Por qué, Maestro, no fue a la fiesta posterior al recital de los Babasónicos, me dijo Gambetti, cambiando radicalmente la dirección de nuestro diálogo matutino por lo frondoso de la colectora que comunica con el Acceso Norte. Porque el recital había sido extraordinario, fáustico, perfecto en su inestabilidad, con un talento único para mantener en ebullición a una masa de gente de la más variada, con una precisión en las letras inusitada y una ejecución musical a la altura. E ir a la fiesta posterior, Gambetti, donde los músicos están sin la serotonina, transpirados y agobiados frente al vacío al que entran cuando bajan del escenario, cuando tienen que volver a recibir elogios y a su vida cotidiana, bueno, le expliqué a Gambetti que me miraba de reojo, es como ver primero el Let It Be bueno para después bajar a los camarines y ver el Let It Be malo.
Gambetti pareció encenderse y me dijo que viendo el Let It Be bueno se dio cuenta que Yoko Ono había sido una influencia genial para los Beatles, contra esa idea estúpida que se había enquistado en la retórica de la crítica de que era la culpable de la disolución de la banda. El documental se llama Get Back, me dijo Gambetti, porque el que tiene que volver es Harrison, que ya estaba en otro nivel artístico superior y no soportaba ser un beatle más debajo de Paul y John. Es verdad, Gambetti, concedí: los temas de Harrison son los mejores y ellos apenas le dan bola. Y ya en plan de agradarle a Gambetti, le dije que Yoko Ono es quien cataliza la desesperación beatle cuando George se va, y ella se pone a cantar un tema heavy metal con Paul y John para expiar la partida del guitarrista budista. Nos vemos en los clubes, la frase que les dice Harrison a los demás cuando deja la banda, me parece hermosa, Gambetti, y la voy a utilizar a cada rato y como dé lugar, porque esas frases hay que usarlas como un estilete.

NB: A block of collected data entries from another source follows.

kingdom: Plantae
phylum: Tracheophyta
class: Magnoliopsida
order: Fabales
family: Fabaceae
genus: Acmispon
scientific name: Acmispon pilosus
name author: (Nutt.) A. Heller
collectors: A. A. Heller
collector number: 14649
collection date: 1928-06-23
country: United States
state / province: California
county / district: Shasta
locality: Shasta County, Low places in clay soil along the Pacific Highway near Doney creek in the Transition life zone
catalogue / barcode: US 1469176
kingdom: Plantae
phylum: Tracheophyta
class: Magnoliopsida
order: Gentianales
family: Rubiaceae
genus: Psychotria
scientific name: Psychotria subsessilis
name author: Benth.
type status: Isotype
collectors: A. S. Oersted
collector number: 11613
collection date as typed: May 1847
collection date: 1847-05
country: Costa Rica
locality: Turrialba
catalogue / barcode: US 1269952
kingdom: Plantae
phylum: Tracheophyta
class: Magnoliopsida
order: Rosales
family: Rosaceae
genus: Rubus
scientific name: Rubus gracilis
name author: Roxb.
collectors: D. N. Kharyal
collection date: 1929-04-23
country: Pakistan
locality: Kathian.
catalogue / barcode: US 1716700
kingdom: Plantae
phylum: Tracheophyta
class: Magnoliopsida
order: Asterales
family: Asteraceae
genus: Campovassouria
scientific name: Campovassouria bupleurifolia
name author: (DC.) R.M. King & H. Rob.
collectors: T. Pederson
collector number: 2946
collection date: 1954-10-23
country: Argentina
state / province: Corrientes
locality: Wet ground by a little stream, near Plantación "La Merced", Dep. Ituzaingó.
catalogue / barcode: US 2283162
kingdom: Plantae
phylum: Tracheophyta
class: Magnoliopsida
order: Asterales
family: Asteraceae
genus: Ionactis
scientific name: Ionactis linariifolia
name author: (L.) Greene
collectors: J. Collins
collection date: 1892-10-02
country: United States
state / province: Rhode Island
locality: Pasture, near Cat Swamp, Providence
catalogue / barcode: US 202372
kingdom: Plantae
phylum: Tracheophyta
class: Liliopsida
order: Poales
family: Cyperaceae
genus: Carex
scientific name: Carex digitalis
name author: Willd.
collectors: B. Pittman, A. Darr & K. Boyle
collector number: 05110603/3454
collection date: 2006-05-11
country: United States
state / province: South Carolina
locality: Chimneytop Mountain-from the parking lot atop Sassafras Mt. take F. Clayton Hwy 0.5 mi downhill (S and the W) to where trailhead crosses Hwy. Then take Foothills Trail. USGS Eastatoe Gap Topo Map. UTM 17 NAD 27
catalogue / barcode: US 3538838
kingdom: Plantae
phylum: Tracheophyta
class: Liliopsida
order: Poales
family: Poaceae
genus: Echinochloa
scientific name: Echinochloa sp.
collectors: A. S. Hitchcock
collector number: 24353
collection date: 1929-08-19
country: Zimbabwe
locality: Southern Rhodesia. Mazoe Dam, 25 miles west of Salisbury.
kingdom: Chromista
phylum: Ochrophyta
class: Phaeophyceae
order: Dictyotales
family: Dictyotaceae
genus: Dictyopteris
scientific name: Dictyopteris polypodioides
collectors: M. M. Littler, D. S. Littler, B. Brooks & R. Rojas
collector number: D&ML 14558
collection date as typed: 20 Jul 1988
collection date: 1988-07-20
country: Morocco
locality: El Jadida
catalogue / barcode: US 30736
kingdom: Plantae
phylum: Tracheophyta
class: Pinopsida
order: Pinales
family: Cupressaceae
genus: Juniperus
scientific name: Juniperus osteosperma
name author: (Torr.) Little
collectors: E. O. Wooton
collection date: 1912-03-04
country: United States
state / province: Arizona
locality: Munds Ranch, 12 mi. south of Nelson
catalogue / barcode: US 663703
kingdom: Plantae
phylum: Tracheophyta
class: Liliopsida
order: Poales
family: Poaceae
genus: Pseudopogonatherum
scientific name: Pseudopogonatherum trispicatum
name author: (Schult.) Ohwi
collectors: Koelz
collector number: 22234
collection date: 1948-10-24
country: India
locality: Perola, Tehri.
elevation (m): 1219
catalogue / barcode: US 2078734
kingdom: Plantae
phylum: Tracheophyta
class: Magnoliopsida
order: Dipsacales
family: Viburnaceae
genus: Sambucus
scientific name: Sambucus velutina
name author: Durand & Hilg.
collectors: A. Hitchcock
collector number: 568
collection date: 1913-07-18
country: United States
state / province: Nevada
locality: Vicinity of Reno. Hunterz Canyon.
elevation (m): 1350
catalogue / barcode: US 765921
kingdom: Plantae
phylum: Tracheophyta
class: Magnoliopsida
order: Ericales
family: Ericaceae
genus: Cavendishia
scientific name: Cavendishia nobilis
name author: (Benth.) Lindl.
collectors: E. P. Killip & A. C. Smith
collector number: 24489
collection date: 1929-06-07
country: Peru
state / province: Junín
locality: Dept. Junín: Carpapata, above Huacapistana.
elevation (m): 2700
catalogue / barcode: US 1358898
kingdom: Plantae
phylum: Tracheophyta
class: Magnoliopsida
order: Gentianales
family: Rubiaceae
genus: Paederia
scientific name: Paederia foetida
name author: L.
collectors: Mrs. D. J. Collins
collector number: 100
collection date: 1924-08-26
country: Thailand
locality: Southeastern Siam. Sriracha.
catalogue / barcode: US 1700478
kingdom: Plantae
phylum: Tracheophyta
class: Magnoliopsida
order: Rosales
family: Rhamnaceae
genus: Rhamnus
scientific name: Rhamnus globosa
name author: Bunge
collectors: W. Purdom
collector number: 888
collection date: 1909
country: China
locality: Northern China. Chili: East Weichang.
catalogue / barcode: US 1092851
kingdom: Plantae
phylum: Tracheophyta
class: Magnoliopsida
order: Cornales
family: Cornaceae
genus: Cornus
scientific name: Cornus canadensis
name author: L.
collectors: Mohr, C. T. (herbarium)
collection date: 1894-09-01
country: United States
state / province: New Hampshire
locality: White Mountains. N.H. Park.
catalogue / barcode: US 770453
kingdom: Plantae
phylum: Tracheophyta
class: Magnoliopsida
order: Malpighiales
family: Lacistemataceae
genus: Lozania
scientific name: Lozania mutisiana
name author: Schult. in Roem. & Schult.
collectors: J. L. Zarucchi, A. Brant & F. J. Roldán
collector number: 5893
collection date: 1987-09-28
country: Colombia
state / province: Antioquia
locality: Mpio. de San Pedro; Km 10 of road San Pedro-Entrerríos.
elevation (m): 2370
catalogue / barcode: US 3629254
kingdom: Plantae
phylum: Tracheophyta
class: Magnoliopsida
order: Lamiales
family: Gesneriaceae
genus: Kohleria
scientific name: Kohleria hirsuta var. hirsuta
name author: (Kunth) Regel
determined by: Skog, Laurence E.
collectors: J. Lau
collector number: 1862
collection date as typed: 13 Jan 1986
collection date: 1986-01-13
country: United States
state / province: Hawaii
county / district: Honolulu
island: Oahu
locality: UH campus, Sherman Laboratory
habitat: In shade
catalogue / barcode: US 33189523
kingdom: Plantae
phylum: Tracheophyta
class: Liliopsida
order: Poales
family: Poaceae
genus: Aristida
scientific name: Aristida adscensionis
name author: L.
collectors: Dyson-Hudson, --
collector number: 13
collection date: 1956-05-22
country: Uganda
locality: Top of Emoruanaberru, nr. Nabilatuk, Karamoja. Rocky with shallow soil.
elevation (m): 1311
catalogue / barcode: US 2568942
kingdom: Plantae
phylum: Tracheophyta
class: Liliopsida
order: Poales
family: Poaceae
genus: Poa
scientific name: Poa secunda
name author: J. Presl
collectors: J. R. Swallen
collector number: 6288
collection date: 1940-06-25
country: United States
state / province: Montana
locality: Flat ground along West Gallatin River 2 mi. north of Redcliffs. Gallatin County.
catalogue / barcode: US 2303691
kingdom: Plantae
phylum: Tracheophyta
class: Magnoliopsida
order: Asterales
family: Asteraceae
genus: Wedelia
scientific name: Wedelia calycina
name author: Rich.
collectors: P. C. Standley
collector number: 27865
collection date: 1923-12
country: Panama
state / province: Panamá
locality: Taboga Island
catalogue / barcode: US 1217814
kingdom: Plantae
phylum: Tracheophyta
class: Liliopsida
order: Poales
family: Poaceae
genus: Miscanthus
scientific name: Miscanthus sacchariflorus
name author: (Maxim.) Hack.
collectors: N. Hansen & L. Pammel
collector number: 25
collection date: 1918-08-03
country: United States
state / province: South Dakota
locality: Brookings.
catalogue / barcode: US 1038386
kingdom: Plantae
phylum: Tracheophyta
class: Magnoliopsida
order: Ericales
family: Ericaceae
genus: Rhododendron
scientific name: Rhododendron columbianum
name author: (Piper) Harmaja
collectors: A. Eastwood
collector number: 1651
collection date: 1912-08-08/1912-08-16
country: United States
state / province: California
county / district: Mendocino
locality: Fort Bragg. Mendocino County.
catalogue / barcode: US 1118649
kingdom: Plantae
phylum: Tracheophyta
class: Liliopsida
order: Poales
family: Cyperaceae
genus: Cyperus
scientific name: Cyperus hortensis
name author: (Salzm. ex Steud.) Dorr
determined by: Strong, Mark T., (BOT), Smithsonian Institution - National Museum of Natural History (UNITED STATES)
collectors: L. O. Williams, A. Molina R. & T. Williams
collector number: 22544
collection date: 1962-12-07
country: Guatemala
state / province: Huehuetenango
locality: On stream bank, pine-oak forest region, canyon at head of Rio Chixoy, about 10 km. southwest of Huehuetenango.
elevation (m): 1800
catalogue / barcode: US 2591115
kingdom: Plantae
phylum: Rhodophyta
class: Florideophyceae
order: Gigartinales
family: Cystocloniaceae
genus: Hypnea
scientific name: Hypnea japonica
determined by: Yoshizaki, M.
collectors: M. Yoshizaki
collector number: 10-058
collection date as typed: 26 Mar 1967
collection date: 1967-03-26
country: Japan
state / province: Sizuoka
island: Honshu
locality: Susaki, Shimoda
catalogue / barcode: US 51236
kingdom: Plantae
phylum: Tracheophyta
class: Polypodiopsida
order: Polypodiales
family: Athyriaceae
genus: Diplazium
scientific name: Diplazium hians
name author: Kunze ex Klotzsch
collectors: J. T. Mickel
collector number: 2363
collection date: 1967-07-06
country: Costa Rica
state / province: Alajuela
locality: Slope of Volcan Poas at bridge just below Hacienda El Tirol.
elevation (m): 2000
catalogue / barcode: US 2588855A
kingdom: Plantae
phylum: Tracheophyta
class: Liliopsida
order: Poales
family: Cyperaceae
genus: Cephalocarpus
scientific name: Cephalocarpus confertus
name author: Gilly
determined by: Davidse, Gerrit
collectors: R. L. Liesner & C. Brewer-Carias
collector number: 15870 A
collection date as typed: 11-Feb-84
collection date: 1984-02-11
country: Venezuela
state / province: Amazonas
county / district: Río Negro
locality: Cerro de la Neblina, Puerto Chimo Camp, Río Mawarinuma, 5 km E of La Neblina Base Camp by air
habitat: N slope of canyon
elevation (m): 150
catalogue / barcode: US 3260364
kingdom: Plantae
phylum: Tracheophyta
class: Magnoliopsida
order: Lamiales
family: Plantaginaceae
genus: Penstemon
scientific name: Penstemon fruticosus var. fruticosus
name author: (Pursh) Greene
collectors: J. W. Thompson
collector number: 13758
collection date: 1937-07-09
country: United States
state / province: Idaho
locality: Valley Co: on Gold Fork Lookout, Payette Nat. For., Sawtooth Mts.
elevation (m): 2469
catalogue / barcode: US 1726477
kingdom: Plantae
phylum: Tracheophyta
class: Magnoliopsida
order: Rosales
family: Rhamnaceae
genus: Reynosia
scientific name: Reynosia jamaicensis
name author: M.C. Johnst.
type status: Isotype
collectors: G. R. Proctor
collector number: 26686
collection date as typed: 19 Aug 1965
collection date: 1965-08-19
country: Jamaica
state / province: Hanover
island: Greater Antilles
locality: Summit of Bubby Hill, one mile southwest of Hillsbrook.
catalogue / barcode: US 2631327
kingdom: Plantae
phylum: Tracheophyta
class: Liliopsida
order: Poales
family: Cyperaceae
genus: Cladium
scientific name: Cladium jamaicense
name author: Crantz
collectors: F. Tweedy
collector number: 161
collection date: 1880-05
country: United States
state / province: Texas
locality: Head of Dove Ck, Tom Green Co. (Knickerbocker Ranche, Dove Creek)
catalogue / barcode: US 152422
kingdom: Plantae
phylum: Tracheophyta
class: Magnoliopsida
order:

Hay frases, le dije a Gambetti, que son como pequeñas llaves, y así cada uno en su prisión piensa en su llave.
Hay frases (...) que son como pequeñas llaves, y así cada uno en su prisión piensa en su llave.
Al final, le dije a Gambetti, la japonesa buena era Yoko Ono y la japonesa mala era María Kodama, quien en un gesto absolutamente antiborgeano le hizo un juicio a Pablo Katchadjian embargándole la poca plata que tenía para darle de comer a sus hijos, sólo porque había osado engordar al aleph de su marido. Qué obra maestra ese cuento de Borges, Gambetti, ese adjetivo que pone al comienzo del relato: la “candente” mañana en que Beatriz Viterbo murió…¿no? Piense, Gambetti, que algo de lo que Borges nos dice en ese cuento es que a la iluminación nos puede llevar de la mano un tarado, como Carlos Argentino Daneri, y no un maestro como suele pensarse. Eso, le dije a Gambetti, me parece genial. Y también creo que si El Aleph engordado de Katchadjian tiene algún valor no es la pura operación gestual de sumarle cosas a la descripción del aleph, sino mostrar la maestría de Borges, que cuando tiene que describir el aleph elige pocas cosas y pocas frases. pero con una profundidad y verticalidad notable que te hacen creer que estás viendo, como puede hacerlo Dios, todas las imágenes del mundo al mismo tiempo. Un escritor con menos pericia, en vez de enflaquecer al aleph, lo hubiera engordado, le dije a Gambetti.
Escuché nuestro pasos por la grava, nos quedamos en silencio, los autos zumbaban apurando un día feriado, el enjambre de nuestros pensamientos entró en la tardecita y Gambetti sonrió.